# Montana Earth Ship



## cnsper (Sep 20, 2012)

Here is a link to the story of the first earth ship that these guys built in Montana. I says that 1000 tires were delivered but actually there were 700 on the truck and the rest were delivered later. We were then requested to deliver an additional 200 tires so in total we delivered 1200 scrap tires for this build.

http://www.seven-directions.com/blogs/news/7791627-1-week-until-construction-materials-arrive


----------



## GrinnanBarrett (Aug 31, 2012)

Is this like the one Dennis Weaver built in New Mexico? I have seen the finished product there and it was pretty impressive. GB


----------



## cnsper (Sep 20, 2012)

Here are some photos of the finished house.... Never would guess 3 of the outside walls were made of tires...


----------



## *Andi (Nov 8, 2009)

Soooooooo ....

They use scrap tires... which we can no longer can be used as fence post because of all the crap in them ... Then you have all the feed back from the folks that used ol tires for crops. (Not good... just so you know)

The place looks great but I would give it a pass..

But that is just me.


----------



## FatTire (Mar 20, 2012)

Did you build this? Ive been looking at earthships for some time n have pretty much decided thats what I want to build.


----------



## cowboyhermit (Nov 10, 2012)

The tests and results I saw showed no significant contamination from tires, which is surprising considering what comes out of "standard" building materials like insulation:gaah:
There is definitely a concern where they can "decompose" but if they are in a well build structure it appears there is very little risk.

That being said they are certainly not my preferred building material.

http://www.ccathsu.com/askccat/do-earthship-tire-constructions-pose-health-risks


> To summarize, used tires most likely do not pose a health risk if they are rammed with earth and sequestered in a location away from exposure to sun or moisture. However, there is a body of research that suggests old tires should not be used in any landscaping application where edible plants are exposed.


More research needs to be done but that is already happening.


----------



## cnsper (Sep 20, 2012)

FatTire said:


> Did you build this? Ive been looking at earthships for some time n have pretty much decided thats what I want to build.


No, we just supplied the tires


----------



## BillS (May 30, 2011)

It looks nice but it would be a lousy prepper home. The windows are too big. There's too much glass. Unless the glass can withstand a series of shots from an AK 47.


----------



## LincTex (Apr 1, 2011)

I just don't get it...

The cut, peeled & varnished timber and all the stone work makes this place very $$$$$$. That place is way too nice and way too expensive for me to think of it as an "earthship".


----------



## FatTire (Mar 20, 2012)

This particular build looks spendy, however i have seen a lot of other designs and variations that i like better. As far as living sustainably, its a hard concept to beat.

Bills, if you had to come up with a way to overcome the weakness of the glass front, could you? I know i can.


----------



## cnsper (Sep 20, 2012)

HA HA... Yeah it is spendy but it is also a Doc that owns it.

BTW that front glass is the growing room. The reason for it is that the home is totally off the grid for EVERYTHING. Those windows will heat the home and grow a small garden. The interior wall is also glass but can be made of other stuff. 

Besides that, this home is WAY off the beaten path.


----------

====

Goal 1: Copy out every line of the records that contains the string "instrumentName". Treat uppercase and lowercase letters as different.

====

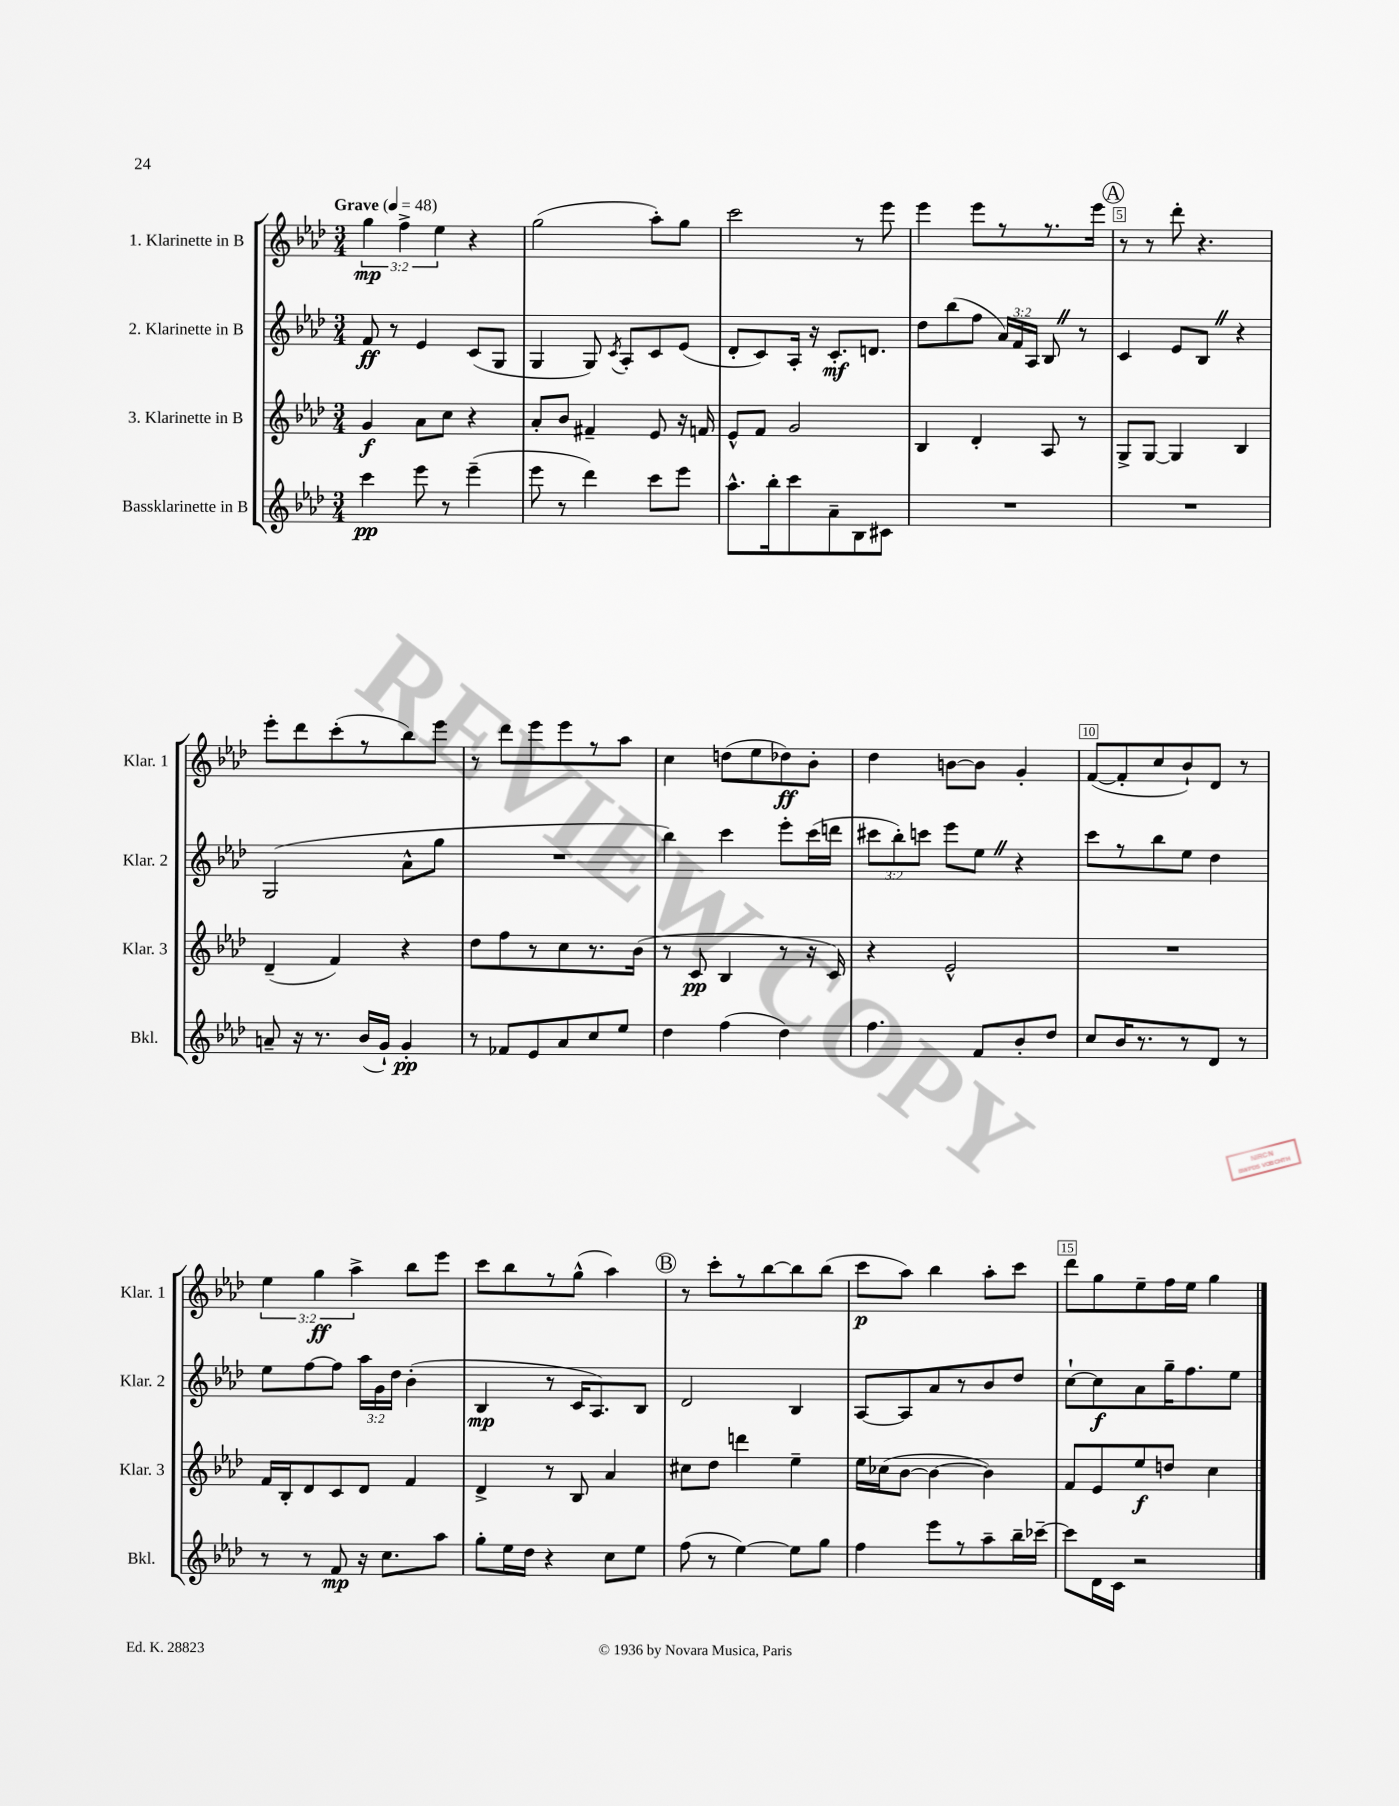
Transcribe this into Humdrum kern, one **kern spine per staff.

**kern	**kern	**kern	**kern
*staff4	*staff3	*staff2	*staff1
*clefG2	*clefG2	*clefG2	*clefG2
*k[b-e-a-d-]	*k[b-e-a-d-]	*k[b-e-a-d-]	*k[b-e-a-d-]
*M3/4	*M3/4	*M3/4	*M3/4
*MM48	*MM48	*MM48	*MM48
4ccc	4g	8f	6gg
.	.	8r	.
.	.	.	6ff^
8eee-	8a-	4e-	.
.	.	.	6ee-
8r	8cc	.	.
(4eee-~	4r	(8c	4r
.	.	8G	.
=	=	=	=
8eee-	8a-'	4G	(2gg
8r	8b-	.	.
4ddd-)	4f#~	8G)	.
.	.	8qc	.
.	.	8A-'	.
8ccc	8e-	8c	8aa-')
8eee-	16r	(8e-	8gg
.	16f	.	.
=	=	=	=
8.aa-^^	8e-^^	8d-'	2ccc
.	8f	8c)	.
16bb-'	.	.	.
8ccc	2g	16A-'	.
.	.	16r	.
8a-~	.	8.c'	.
8B-	.	.	8r
.	.	8.d	.
8c#	.	.	8eee-
=	=	=	=
2.r	4B-	8dd-	4eee-
.	.	(8bb-	.
.	4d-'	8ff	8eee-
.	.	24a-)	8r
.	.	24f	.
.	.	24A-	.
.	8A-	8B-	8.r
.	8r	8r	.
.	.	.	16eee-
=	=	=	=
2.r	8G^	4c	8r
.	[8G	.	8r
.	4G]	8e-	8ddd-'
.	.	8B-	4.r
.	4B-	4r	.
=	=	=	=
8a~	(4d-~	(2G	8eee-'
16r	.	.	8ddd-
8.r	.	.	.
.	4f)	.	(8ccc'
(16b-	.	.	8r
16g`)	.	.	.
4g'	4r	8a-^^	8bb-)
.	.	8gg	8eee-
=	=	=	=
8r	8dd-	2.r	8r
8f-	8ff	.	8ddd-
8e-	8r	.	8eee-
8a-	8cc	.	8eee-
8cc	8.r	.	8r
8ee-	.	.	8aa-
.	(16b-	.	.
=	=	=	=
4dd-	8r	4bb-)	4cc
.	8c	.	.
(4ff	4B-	4ccc	(8dd
.	.	.	8ee-
4dd-)	8r	8eee-'	8dd-)
.	16r	(16ccc	8b-'
.	16c)	16ddd	.
=	=	=	=
4.ff	4r	12ccc#	4dd-
.	.	12bb-')	.
.	.	12ccc	.
.	2e-^^	8eee-	[8b
8f	.	8ee-	8b]
8b-'	.	4r	4g'
8dd-	.	.	.
=	=	=	=
8cc	2.r	8ccc	([8f
16b-	.	8r	8f']
8.r	.	.	.
.	.	8bb-	8cc
8r	.	8ee-	8b-`)
8d-	.	4dd-	8d-
8r	.	.	8r
=	=	=	=
8r	16f	8ee-	6ee-
.	16B-'	.	.
8r	8d-	[8ff	.
.	.	.	6gg
8f	8c	8ff]	.
.	.	.	6aa-^
16r	8d-	24aa-	.
.	.	24g	.
8.cc	.	.	.
.	.	24dd-	.
.	4f	(4b-'	8bb-
8aa-	.	.	8eee-
=	=	=	=
8gg'	4d-^	4B-	8ccc
16ee-	.	.	8bb-
16dd-	.	.	.
4r	8r	8r	8r
.	8B-	16c	(8gg^^
.	.	8.A-)	.
8cc	4a-	.	4aa-)
8ee-	.	8B-	.
=	=	=	=
(8ff	8cc#	2d-	8r
8r	8dd-	.	8ccc'
[4ee-)	4ddd	.	8r
.	.	.	[8bb-
8ee-]	4ee-~	4B-	8bb-]
8gg	.	.	(8bb-
=	=	=	=
4ff	16ee-	[8A-	8ccc
.	(16cc-	.	.
.	[8b-	8A-]	8aa-)
8eee-	4b-_	8a-	4bb-
8r	.	8r	.
8aa-~	4b-])	8b-	8aa-'
16bb-~	.	8dd-	8ccc
[16ccc-~	.	.	.
=	=	=	=
8ccc-]	8f	[8cc`	8ddd-
16d-	8e-	8cc]	8gg
16c	.	.	.
2r	8ee-	8a-	8ee-~
.	8dd	16gg~	16ff
.	.	8.ff	16ee-
.	4cc	.	4gg
.	.	8ee-	.
==	==	==	==
*-	*-	*-	*-
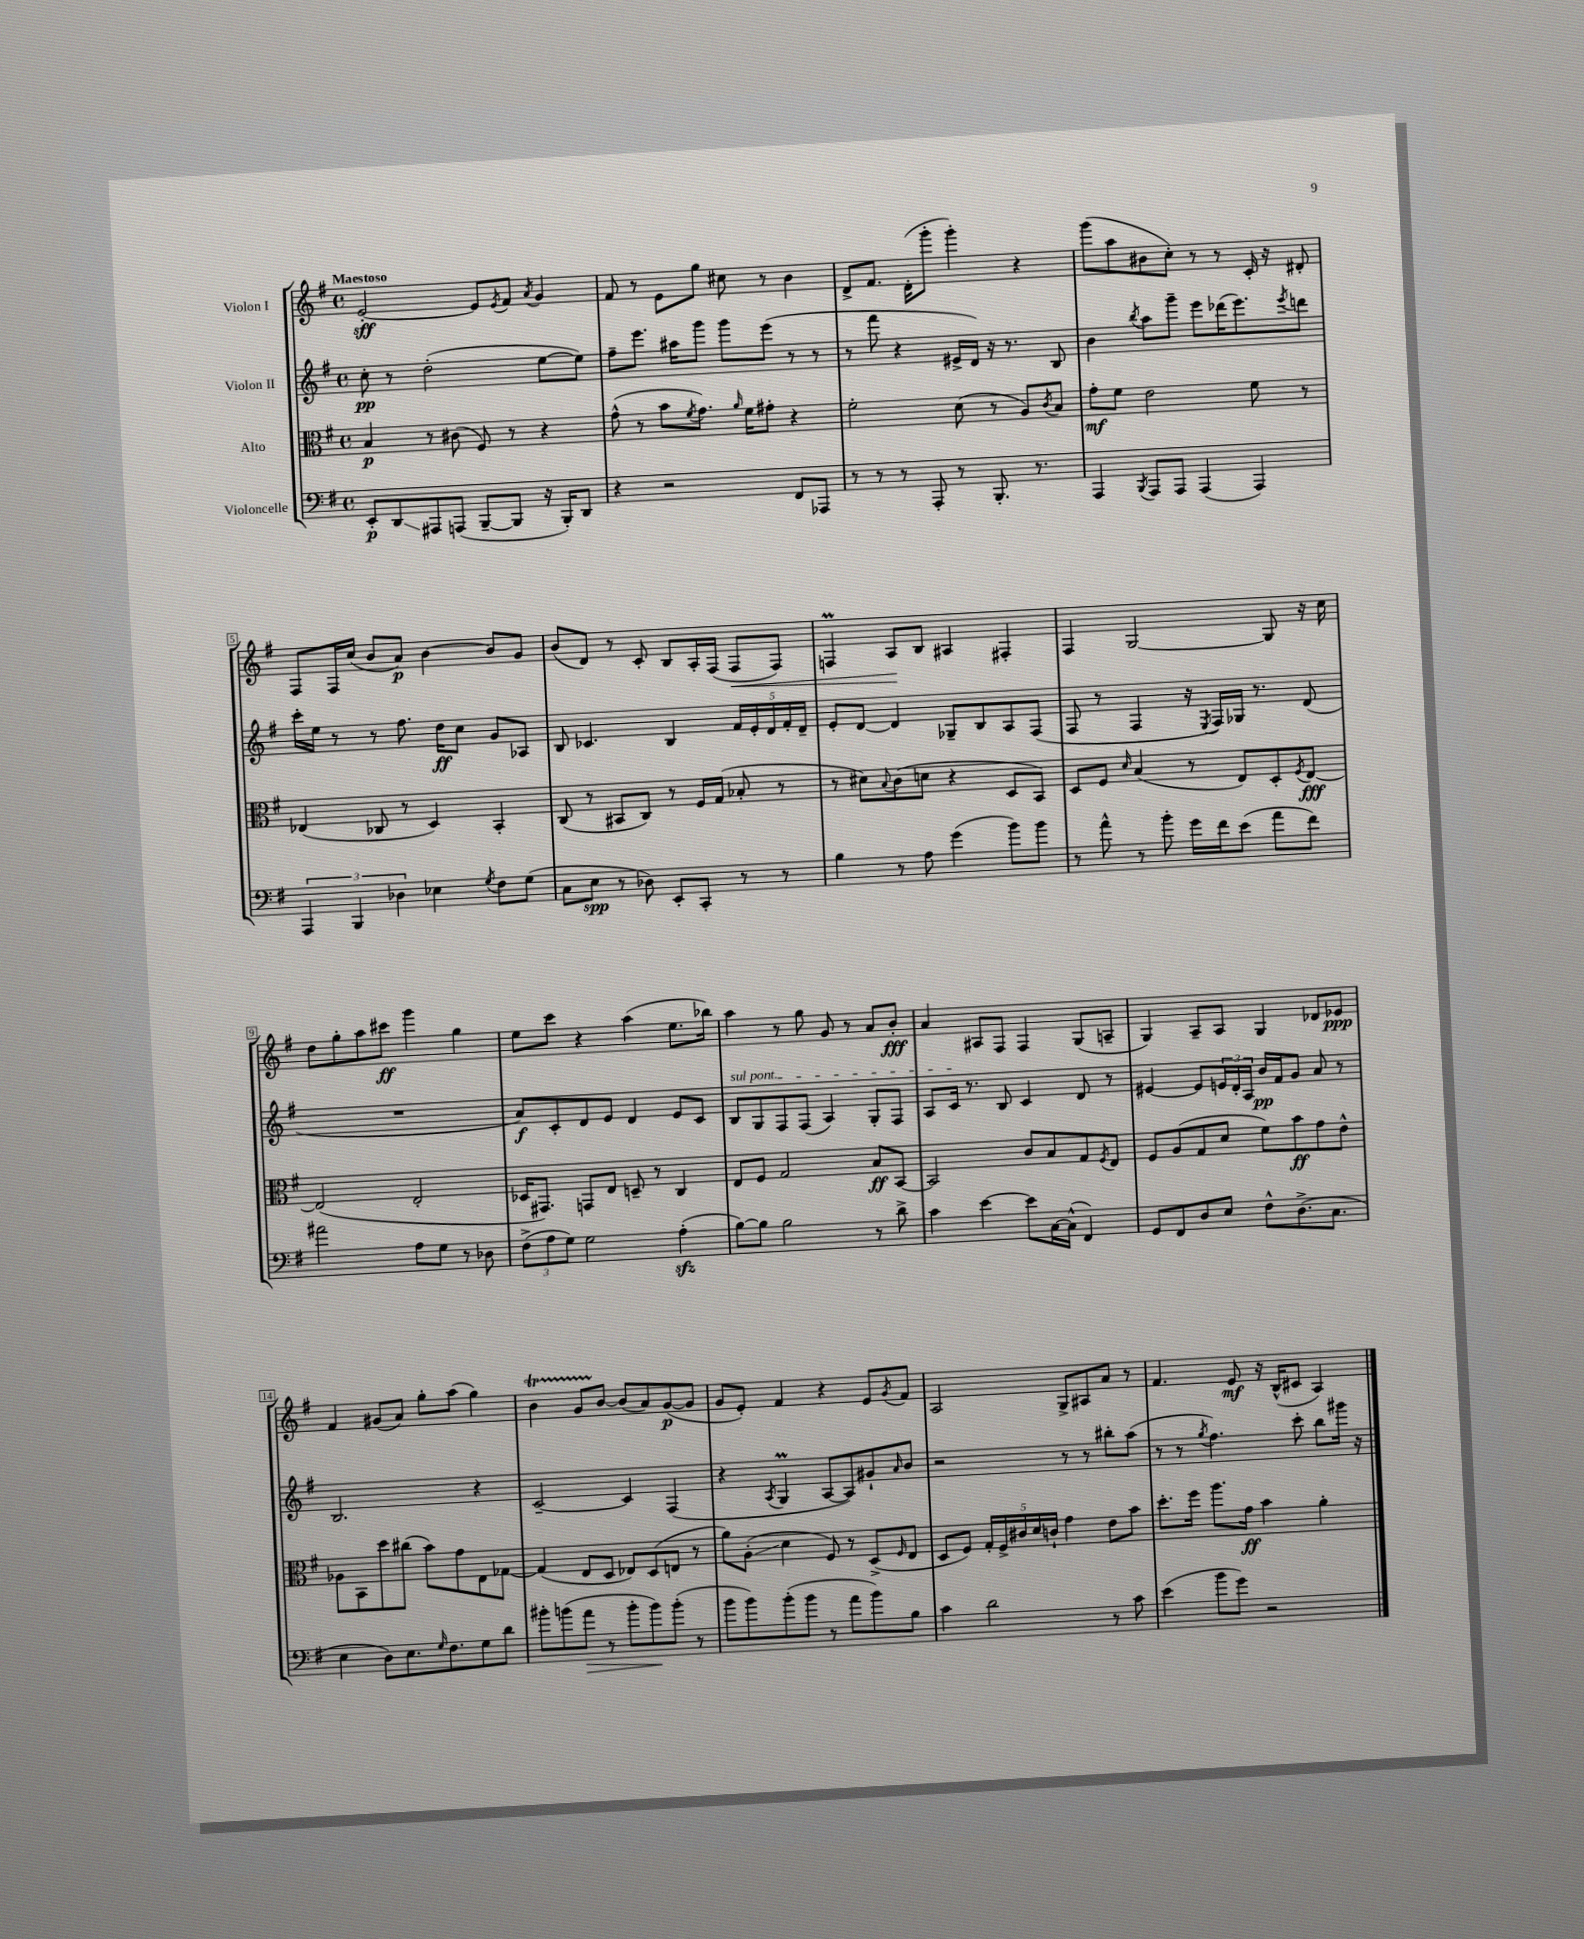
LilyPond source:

<<
\new StaffGroup <<
\new Staff = "s0" \with { instrumentName = "Violon I" } {
    \clef treble \key g \major \defaultTimeSignature \time 4/4 \tempo "Maestoso"
    e'2~-.\sff e'8 \acciaccatura { e'8 } fis'8 \acciaccatura { a'8 } g'4 |
    fis'8 r8 e'8 g''8 cis''8 r8 b'4 |
    d'8-> fis'8. d'16-.( g'''8-. g'''4-.) r4 |
    g'''8( a''8 bis'8 c''8-.) r8 r8 c'16-. r16 dis'8-. |
    fis8 fis16 c''16( b'8 a'8\p) b'4~ b'8 g'8 |
    b'8( d'8) r8 c'8-. b8 a16-. fis16( fis8\< fis8) |
    f4\prall a8\! b8 ais4 fis4-. |
    fis4 g2~ g8 r16 c''16 |
    d''8 g''8-. a''8 cis'''8\ff g'''4 g''4 |
    e''8 c'''8 r4 a''4( e''8. bes''16) |
    a''4 r8 g''8 g'8 r8 a'8 b'8-.\fff |
    a'4 ais8 fis8 fis4 g8( a8-- |
    g4) a8-- a8 g4 des'8 ees'8\ppp |
    fis'4 gis'8( a'8) g''8-. a''8( g''4) |
    b'4\startTrillSpan g'8 b'8~\stopTrillSpan b'8( a'8) g'8~\p( g'8 |
    g'8 e'8-.) fis'4 r4 e'8 \acciaccatura { g'8 } fis'8 |
    a2 g8-> ais8 a'8 r8 |
    fis'4. e'8\mf r16 b16-^( cis'8 a4) \bar "|." |
}
\new Staff = "s1" \with { instrumentName = "Violon II" } {
    \clef treble \key g \major \defaultTimeSignature \time 4/4
    c''8-.\pp r8 d''2-.( e''8~ e''8) |
    fis''8-- e'''8. ais''16 g'''8 g'''8 e'''8( r8 r8 |
    r8 fis'''8 r4 eis'16-> d'16) r16 r8. b8 |
    b'4 \acciaccatura { b''8 } a''8 g'''8-- e'''8 des'''16( e'''8.) \acciaccatura { e'''8 } d'''8 |
    c'''16-. e''16 r8 r8 fis''8. d''16\ff c''8 g'8 aes8 |
    b8 ces'4. b4 \tuplet 5/4 { fis'16 e'16-. d'16 fis'16-. d'16-- } |
    e'8-. d'8~ d'4 ges8-- b8 a8 fis8( |
    fis8 r8 fis4 r16 \acciaccatura { e8 } fis16) ges16 r8. d'8( |
    R1 |
    a'8\f) c'8-. d'8 e'8 d'4 e'8 c'8 |
    \once \override TextSpanner.bound-details.left.text = \markup { \italic "sul pont." } b8\startTextSpan g8 fis8 fis8( a4) g8-. fis8 |
    a8 c'16\stopTextSpan r8. b8 c'4 d'8 r8 |
    eis'4~ eis'8 \tuplet 3/2 { e'16 d'16-. a16 } b'16\pp fis'16 g'8 a'8 r8 |
    b2. r4 |
    c'2~-- c'4 fis4( |
    r4 \acciaccatura { a8 } g4\prall a8~ a8) gis'8-! \grace { a'16 } b'8 |
    r2 r8 r8 bis''8-. a''8( |
    r8 r8 \acciaccatura { g''8 } fis''4.) c'''8-. b''8 gis'''16 r16 \bar "|." |
}
\new Staff = "s2" \with { instrumentName = "Alto" } {
    \clef alto \key g \major \defaultTimeSignature \time 4/4
    b4\p r8 cis'8( fis8) r8 r4 |
    g'8-^( r8 b'8 \acciaccatura { fis'8 } g'8.) \grace { a'16 } fis'16 gis'8-. r4 |
    fis'2-. d'8( r8 a8) \acciaccatura { c'8 } b8 |
    g'8-.\mf fis'8 e'2 fis'8 r8 |
    ees4( ces8 r8 d4) b,4-. |
    c8( r8 bis,8 c8) r8 fis16 g16( bes8-. r8 |
    r8 dis'8) \appoggiatura { b8 } c'8( d'8 r4 d8 b,8) |
    d8 fis8 \grace { d'16 } b4( r8 e8) d8-. \acciaccatura { fis8 } e8~\fff |
    e2( e2-. |
    des16 gis,8.) g,8 e8 d8-- r8 c4 |
    e8 fis8 g2 b8\ff b,8~ |
    b,2 c'8 b8 g8 \acciaccatura { fis8 } e8 |
    fis8 a8( g8 d'8 fis'8) b'8\ff g'8 e'8-^ |
    aes8 b,8 d''8 cis''8( b'8) g'8 e8 ges8~ |
    ges4( e8 d8 ees8) d8( e8 r8 |
    a'8) a8-.\glissando( d'4 fis8) r8 d8->( \grace { fis16 } e8 |
    d8 fis8) \tuplet 5/4 { g16-. fis16-> cis'16 d'16 c'16-! } g'4 e'8 b'8 |
    d''8.-. fis''16 a''8. g'16\ff b'4 a'4-. \bar "|." |
}
\new Staff = "s3" \with { instrumentName = "Violoncelle" } {
    \clef bass \key g \major \defaultTimeSignature \time 4/4
    e,8-.\p d,8\glissando ais,,8 a,,8( b,,8~-- b,,8 r16 b,,16-.) d,8 |
    r4 r2 fis,8 aes,,8 |
    r8 r8 r8 a,,8-. r8 b,,8.-. r8. |
    a,,4 \acciaccatura { b,,8 } a,,8 a,,8 a,,4( a,,4) |
    \tuplet 3/2 { a,,4 b,,4 des4 } ees4 \acciaccatura { g8 } fis8 g8( |
    c8 e8\spp r8 des8) e,8-. c,8-. r8 r8 |
    b4 r8 a8 g'4( b'8) b'8 |
    r8 a'8-^ r8 b'8-. g'16 fis'16 e'8( a'8 fis'8) |
    ais'2 a8 g8 r8 des8 |
    \tuplet 3/2 { fis8->( a8 g8) } g2 a4-.\sfz( |
    b8~) b8 b2 r8 d'8-> |
    c'4 e'4~ e'8 c16~ c16-^( fis,4) |
    g,8 fis,8 d8 e8 fis8-^ d8.->( c8. |
    e4 d8) e8. \grace { g16 } fis8. g8 d'8 |
    bis'8-. b'8( a'8\> r8 b'8-. b'8\!) b'8-.( r8 |
    b'8 b'8) b'8-.( b'8 r8 a'8 b'8) b8 |
    c'4 d'2 r8 c'8 |
    e'4( b'8 g'8) r2 \bar "|." |
}
>>
>>
\layout { \context { \Score \override BarNumber.stencil = #(make-stencil-boxer 0.1 0.3 ly:text-interface::print) } }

====

Goal 2: Translate this sentence from the forum thread about the Montana earth ship into Spanish: "Those windows will heat the home and grow a small garden."

Written response 1:
\new Staff = "s0" \with { instrumentName = "Violon I" } {
\new Staff = "s1" \with { instrumentName = "Violon II" } {
\new Staff = "s2" \with { instrumentName = "Alto" } {
\new Staff = "s3" \with { instrumentName = "Violoncelle" } {

Written response 2: Esas ventanas calentarán la casa y harán crecer un pequeño huerto.